*** Given data

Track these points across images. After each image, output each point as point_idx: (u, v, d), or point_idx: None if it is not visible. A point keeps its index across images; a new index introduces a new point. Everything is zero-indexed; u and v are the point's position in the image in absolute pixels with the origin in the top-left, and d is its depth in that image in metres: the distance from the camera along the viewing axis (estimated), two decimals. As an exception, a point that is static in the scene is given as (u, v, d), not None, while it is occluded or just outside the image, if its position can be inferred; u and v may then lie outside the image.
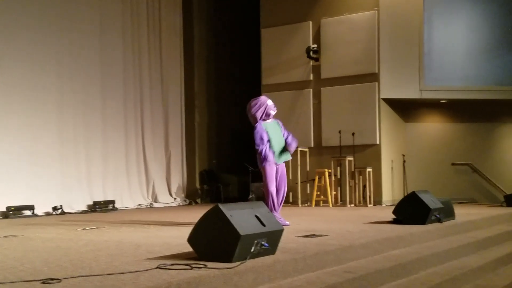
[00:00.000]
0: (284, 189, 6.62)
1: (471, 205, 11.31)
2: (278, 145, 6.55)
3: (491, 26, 12.02)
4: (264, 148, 6.41)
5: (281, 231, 4.16)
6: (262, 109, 6.56)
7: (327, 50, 11.96)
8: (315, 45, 11.99)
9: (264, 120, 6.58)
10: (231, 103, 13.80)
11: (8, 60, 9.27)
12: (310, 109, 12.14)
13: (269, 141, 6.47)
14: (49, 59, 9.98)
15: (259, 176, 11.66)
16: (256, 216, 3.98)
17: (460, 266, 5.41)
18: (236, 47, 14.23)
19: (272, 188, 6.47)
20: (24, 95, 9.54)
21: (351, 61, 11.68)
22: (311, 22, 12.18)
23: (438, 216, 6.59)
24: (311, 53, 11.93)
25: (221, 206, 3.76)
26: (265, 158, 6.41)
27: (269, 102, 6.64)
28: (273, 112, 6.66)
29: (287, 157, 6.65)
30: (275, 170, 6.53)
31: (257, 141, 6.42)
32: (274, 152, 6.47)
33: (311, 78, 12.16)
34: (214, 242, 3.74)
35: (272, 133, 6.55)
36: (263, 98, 6.69)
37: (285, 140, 6.65)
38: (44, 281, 3.11)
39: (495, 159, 12.43)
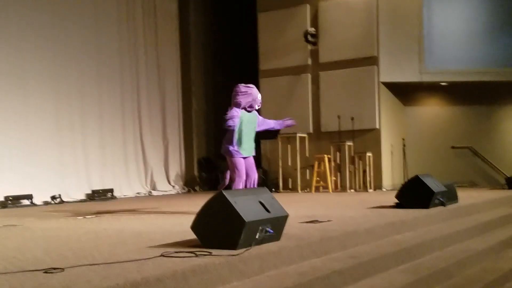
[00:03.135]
0: (254, 178, 6.34)
1: (472, 188, 11.28)
2: (247, 137, 6.31)
3: (491, 7, 11.90)
4: (232, 123, 6.18)
5: (285, 217, 4.10)
6: (249, 100, 6.30)
7: (325, 34, 11.84)
8: (313, 29, 11.86)
9: (244, 109, 6.33)
10: (228, 90, 13.62)
11: (1, 49, 9.12)
12: (308, 94, 12.04)
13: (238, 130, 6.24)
14: (43, 47, 9.84)
15: (256, 163, 11.51)
16: (260, 202, 3.91)
17: (465, 250, 5.38)
18: (233, 32, 14.08)
19: (240, 184, 6.19)
20: (18, 83, 9.41)
21: (349, 45, 11.55)
22: (308, 6, 12.03)
23: (441, 199, 6.54)
24: (309, 37, 11.81)
25: (225, 192, 3.69)
26: (230, 119, 6.15)
27: (259, 97, 6.40)
28: (257, 107, 6.42)
29: (252, 151, 6.41)
30: (243, 162, 6.26)
31: (229, 117, 6.19)
32: (240, 142, 6.25)
33: (309, 62, 12.04)
34: (218, 229, 3.68)
35: (246, 124, 6.30)
36: (255, 90, 6.40)
37: (270, 127, 6.64)
38: (46, 271, 3.05)
39: (496, 142, 12.38)
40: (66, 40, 10.24)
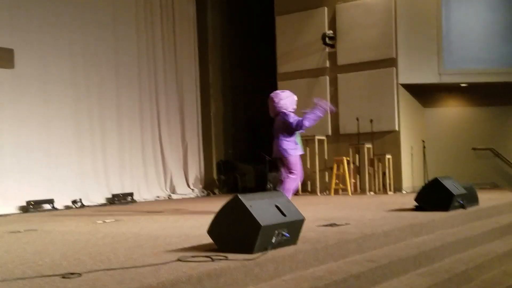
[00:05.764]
0: (302, 176, 6.90)
1: (493, 190, 11.12)
2: (297, 136, 6.86)
3: (511, 6, 11.73)
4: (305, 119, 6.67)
5: (302, 221, 4.09)
6: (292, 101, 6.81)
7: (343, 36, 11.79)
8: (331, 32, 11.82)
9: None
10: (246, 92, 13.71)
11: (22, 53, 9.24)
12: (326, 96, 11.98)
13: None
14: (62, 50, 9.95)
15: (276, 165, 11.59)
16: (276, 206, 3.91)
17: (485, 253, 5.31)
18: (250, 35, 14.11)
19: (297, 181, 6.78)
20: (38, 87, 9.52)
21: (367, 47, 11.49)
22: (326, 8, 12.00)
23: (461, 202, 6.46)
24: (327, 39, 11.77)
25: (240, 196, 3.70)
26: (301, 123, 6.60)
27: (295, 98, 6.90)
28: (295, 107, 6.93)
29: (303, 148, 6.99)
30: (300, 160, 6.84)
31: (298, 120, 6.65)
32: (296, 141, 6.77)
33: (327, 65, 12.00)
34: (234, 233, 3.69)
35: None
36: (290, 92, 6.95)
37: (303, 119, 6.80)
38: (64, 276, 3.08)
39: (517, 143, 12.19)
40: (84, 43, 10.34)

******

All of the records above should be returned exactly, though the pictures should not.

## Result
Track these points across images. After each image, output each point as point_idx: (u, v, d), or point_idx: None if it is not visible. A point keeps its index across images; a new index introduces a new point. Everything is zero-indexed; u and v are the point's position in the image in absolute pixels with the origin in the top-left, and d is its depth in that image in metres: the distance from the camera along the viewing axis (estimated), two decimals. As an exception, a point that is static in the scene is given as (u, v, d), not None, while it is occluded or just outside the image, if its position can be inferred; u and v may then lie outside the image.
[00:00.000]
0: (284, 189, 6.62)
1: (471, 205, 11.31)
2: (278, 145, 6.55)
3: (491, 26, 12.02)
4: (264, 148, 6.41)
5: (281, 231, 4.16)
6: (262, 109, 6.56)
7: (327, 50, 11.96)
8: (315, 45, 11.99)
9: (264, 120, 6.58)
10: (231, 103, 13.80)
11: (8, 60, 9.27)
12: (310, 109, 12.14)
13: (269, 141, 6.47)
14: (49, 59, 9.98)
15: (259, 176, 11.66)
16: (256, 216, 3.98)
17: (460, 266, 5.41)
18: (236, 47, 14.23)
19: (272, 188, 6.47)
20: (24, 95, 9.54)
21: (351, 61, 11.68)
22: (311, 22, 12.18)
23: (438, 216, 6.59)
24: (311, 53, 11.93)
25: (221, 206, 3.76)
26: (265, 158, 6.41)
27: (269, 102, 6.64)
28: (273, 112, 6.66)
29: (287, 157, 6.65)
30: (275, 170, 6.53)
31: (257, 141, 6.42)
32: (274, 152, 6.47)
33: (311, 78, 12.16)
34: (214, 242, 3.74)
35: (272, 133, 6.55)
36: (263, 98, 6.69)
37: (285, 140, 6.65)
38: (44, 281, 3.11)
39: (495, 159, 12.43)
[00:03.135]
0: (254, 178, 6.34)
1: (472, 188, 11.28)
2: (247, 137, 6.31)
3: (491, 7, 11.90)
4: (232, 123, 6.18)
5: (285, 217, 4.10)
6: (249, 100, 6.30)
7: (325, 34, 11.84)
8: (313, 29, 11.86)
9: (244, 109, 6.33)
10: (228, 90, 13.62)
11: (1, 49, 9.12)
12: (308, 94, 12.04)
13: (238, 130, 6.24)
14: (43, 47, 9.84)
15: (256, 163, 11.51)
16: (260, 202, 3.91)
17: (465, 250, 5.38)
18: (233, 32, 14.08)
19: (240, 184, 6.19)
20: (18, 83, 9.41)
21: (349, 45, 11.55)
22: (308, 6, 12.03)
23: (441, 199, 6.54)
24: (309, 37, 11.81)
25: (225, 192, 3.69)
26: (230, 119, 6.15)
27: (259, 97, 6.40)
28: (257, 107, 6.42)
29: (252, 151, 6.41)
30: (243, 162, 6.26)
31: (229, 117, 6.19)
32: (240, 142, 6.25)
33: (309, 62, 12.04)
34: (218, 229, 3.68)
35: (246, 124, 6.30)
36: (255, 90, 6.40)
37: (270, 127, 6.64)
38: (46, 271, 3.05)
39: (496, 142, 12.38)
40: (66, 40, 10.24)
[00:05.764]
0: (302, 176, 6.90)
1: (493, 190, 11.12)
2: (297, 136, 6.86)
3: (511, 6, 11.73)
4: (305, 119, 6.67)
5: (302, 221, 4.09)
6: (292, 101, 6.81)
7: (343, 36, 11.79)
8: (331, 32, 11.82)
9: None
10: (246, 92, 13.71)
11: (22, 53, 9.24)
12: (326, 96, 11.98)
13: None
14: (62, 50, 9.95)
15: (276, 165, 11.59)
16: (276, 206, 3.91)
17: (485, 253, 5.31)
18: (250, 35, 14.11)
19: (297, 181, 6.78)
20: (38, 87, 9.52)
21: (367, 47, 11.49)
22: (326, 8, 12.00)
23: (461, 202, 6.46)
24: (327, 39, 11.77)
25: (240, 196, 3.70)
26: (301, 123, 6.60)
27: (295, 98, 6.90)
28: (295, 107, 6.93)
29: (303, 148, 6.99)
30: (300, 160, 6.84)
31: (298, 120, 6.65)
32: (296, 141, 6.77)
33: (327, 65, 12.00)
34: (234, 233, 3.69)
35: None
36: (290, 92, 6.95)
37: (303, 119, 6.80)
38: (64, 276, 3.08)
39: (517, 143, 12.19)
40: (84, 43, 10.34)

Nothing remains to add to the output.